· 4 min read

Why does my deploy take 4 minutes?

A slow deploy is almost always three fast steps stuck waiting on one quiet one. Here's how I found the quiet one in my own pipeline.

By Marten

deployment troubleshooting dns

Four minutes. That was the median deploy time on a tiny PHP app I’ve been running for a year. The app itself is 11MB. The server is 120ms away. A full rsync -av of the whole directory takes 8 seconds. So where do the other 232 seconds go?

I assumed it was the SSH handshake piling up across multiple commands, or the post-deploy health check being cautious. Neither turned out to be right.

Measuring

The first useful thing was to stop guessing. I wrapped every step of the deploy in date +%s.%N:

t() { printf "[%s] %s\n" "$(date +%H:%M:%S.%3N)" "$1" >&2; }

t "deploy start"
git_download
t "code downloaded"
build
t "build complete"
ssh_upload
t "files uploaded"
post_deploy_checks
t "checks complete"

The output, on a slow day:

[22:04:13.119] deploy start
[22:04:15.802] code downloaded
[22:04:19.411] build complete
[22:04:27.033] files uploaded
[22:08:41.204] checks complete

Three steps took 14 seconds combined. The last step took four minutes and fourteen seconds.

So the problem was in the post-deploy check. I had been staring at rsync output this whole time.

What the check was doing

The post-deploy check hits a health endpoint and expects a JSON response with the commit SHA and a status: ok field. If the SHA on the server matches what I just deployed, the deploy is considered successful.

Simple enough. But the check was also — and this is the part I had forgotten — validating that the app could reach its own database, by asking the health endpoint to do a SELECT 1 query.

The database was on the same VPS. The app connects to it via 127.0.0.1. I know this cold.

The app’s database config, however, did not say 127.0.0.1. It said localhost. And on this particular Ubuntu install, /etc/nsswitch.conf had been configured to prefer mDNS for hostname resolution, with DNS as a fallback. localhost resolved via mDNS, got a “no answer”, waited the timeout, then fell back to DNS, which answered instantly.

The timeout was 30 seconds. Per connection attempt. The app opened a fresh connection inside the health check instead of reusing the pool. The check retried three times before giving up and succeeding on the fourth.

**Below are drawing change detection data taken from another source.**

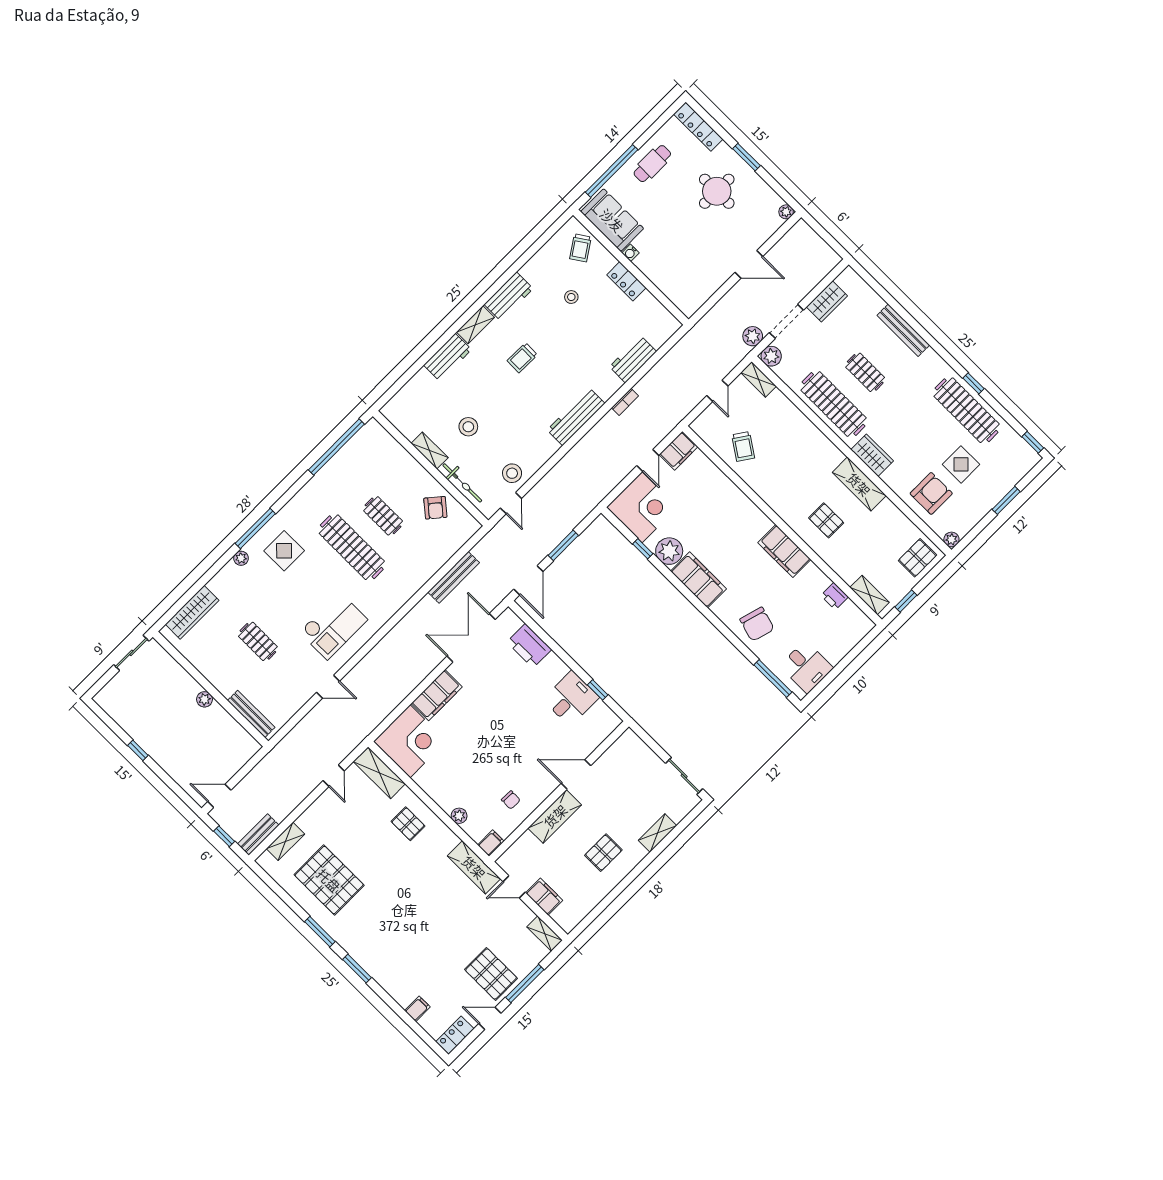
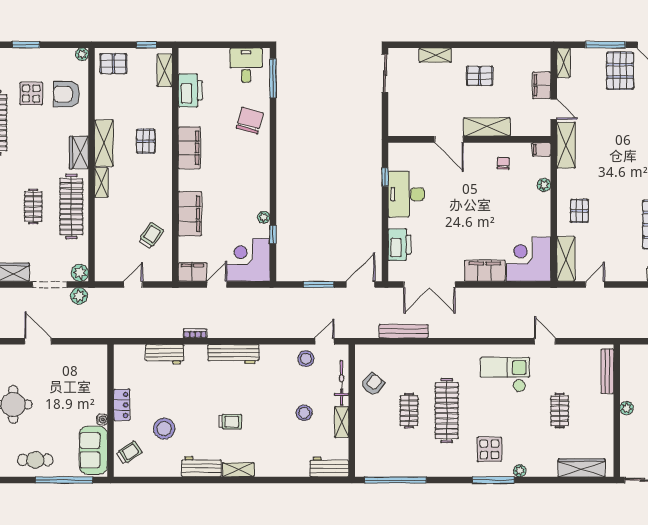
stool: (571, 297) -> (164, 429), width x1.89, depth x1.89
workbench: (448, 357) -> (329, 467), moved
shelving: (759, 379) -> (101, 183), moved
plant: (669, 551) -> (264, 217), width x0.53, depth x0.53
filing cabinet: (698, 580) -> (190, 214), moved, turned 180
printer: (835, 596) -> (190, 90), width x1.87, depth x1.48
desk: (571, 698) -> (406, 194), width x1.37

30 seconds × 4 attempts = 2 minutes of waiting for a nameservice call that had no business being made at all.

Fixing the symptom vs fixing the cause

The obvious fix is to change localhost to 127.0.0.1 in the database config. That removed 2 minutes from the deploy immediately.

But that is a symptom fix. The deeper issue is that the health check was treating a database connection failure as a retryable transient error, when it was in fact a config problem that no amount of retrying would solve. I changed the retry logic to fail fast on “host not found” and similar non-transient errors.

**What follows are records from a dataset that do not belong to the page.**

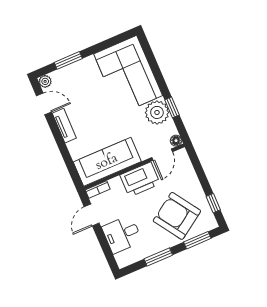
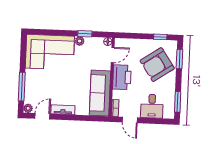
window: (68, 60) -> (22, 87), width x1.44
plant: (157, 112) -> (80, 41), width x0.53, depth x0.53
door: (162, 155) -> (113, 55), hinge flipped
window: (158, 257) -> (178, 102), moved

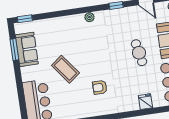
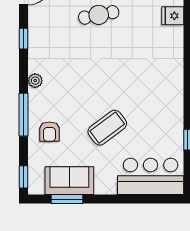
window: (66, 13) -> (24, 115), added
armchair: (100, 87) -> (49, 132), moved

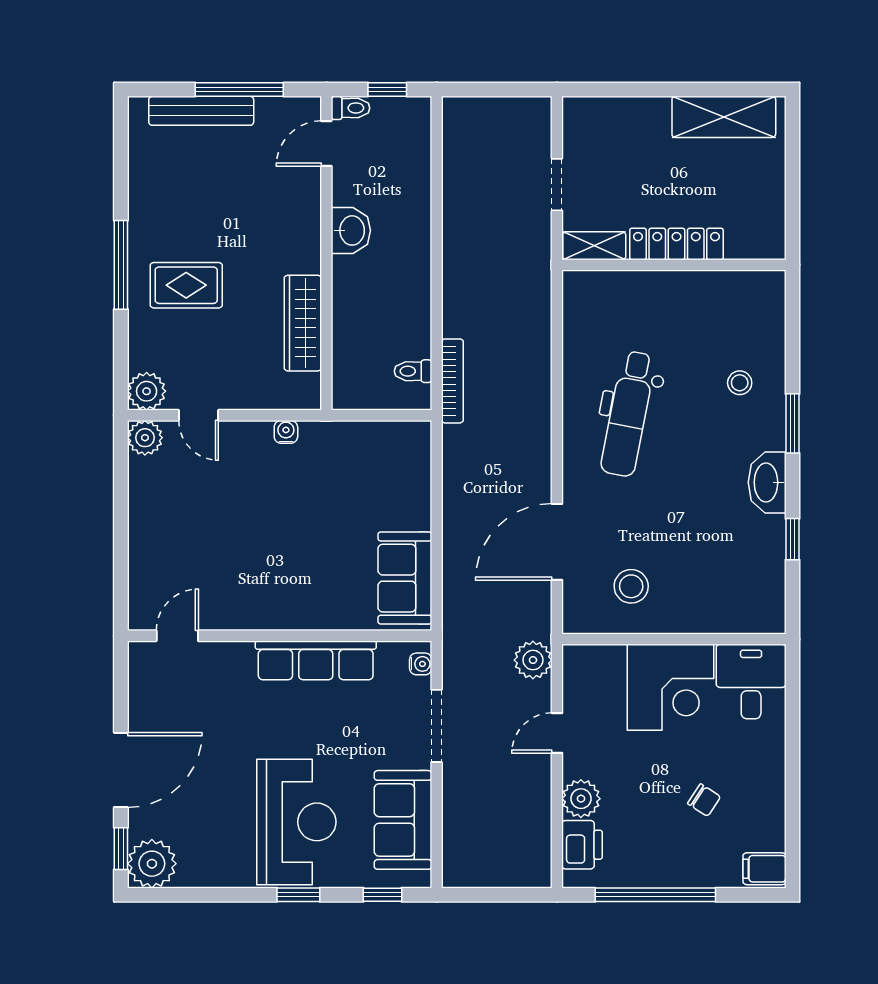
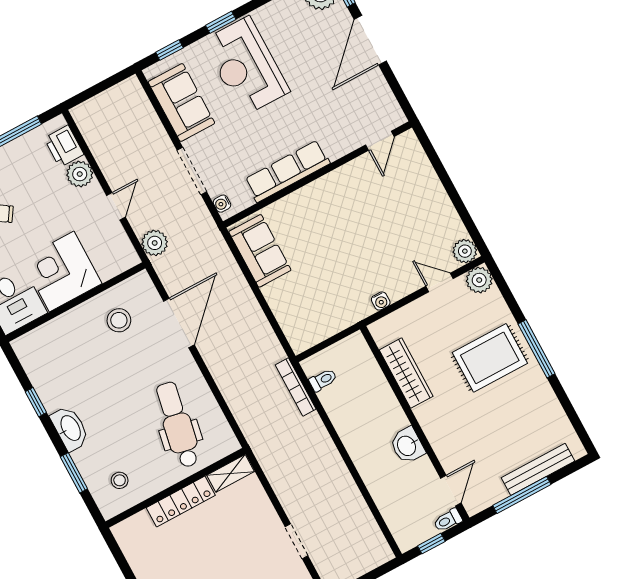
locker: (676, 244) -> (181, 501), moved
shelving: (594, 246) -> (230, 473), moved
wall: (674, 265) -> (175, 488), moved
rug: (186, 285) -> (490, 358), width x1.36, depth x1.43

And the even deeper issue is that the deploy script had no visibility into step durations. If I had been logging per-step timings from day one, I would have noticed this the first time it happened, not on the thirtieth deploy.

Now every deploy writes per-step timings to a log file. Once a week I look at the distribution. If any step’s 95th percentile drifts upward by more than 20%, I get an email.

The part nobody wants to hear

Between noticing the four-minute deploy and fixing it, I had been deploying three times a week. That’s twelve minutes a week of waiting, just because I never measured.

A year of that is ten hours of me staring at a terminal.

The lesson is not “deploys should be fast.” The lesson is that you do not notice slowness below the threshold where it actively blocks you. Four minutes does not block you. You go make coffee. You scroll Slack. You come back. The deploy is done. You do not stop to ask why it took four minutes, because four minutes is not painful enough to stop you.

The cheapest way to catch this kind of slow-creep is to measure each step, write the numbers somewhere durable, and look at them occasionally.

I now measure every step of every deploy. Not because I expect to find another 30-second hostname timeout. Because I know I will find something I was not expecting, and I do not want to wait a year to see it.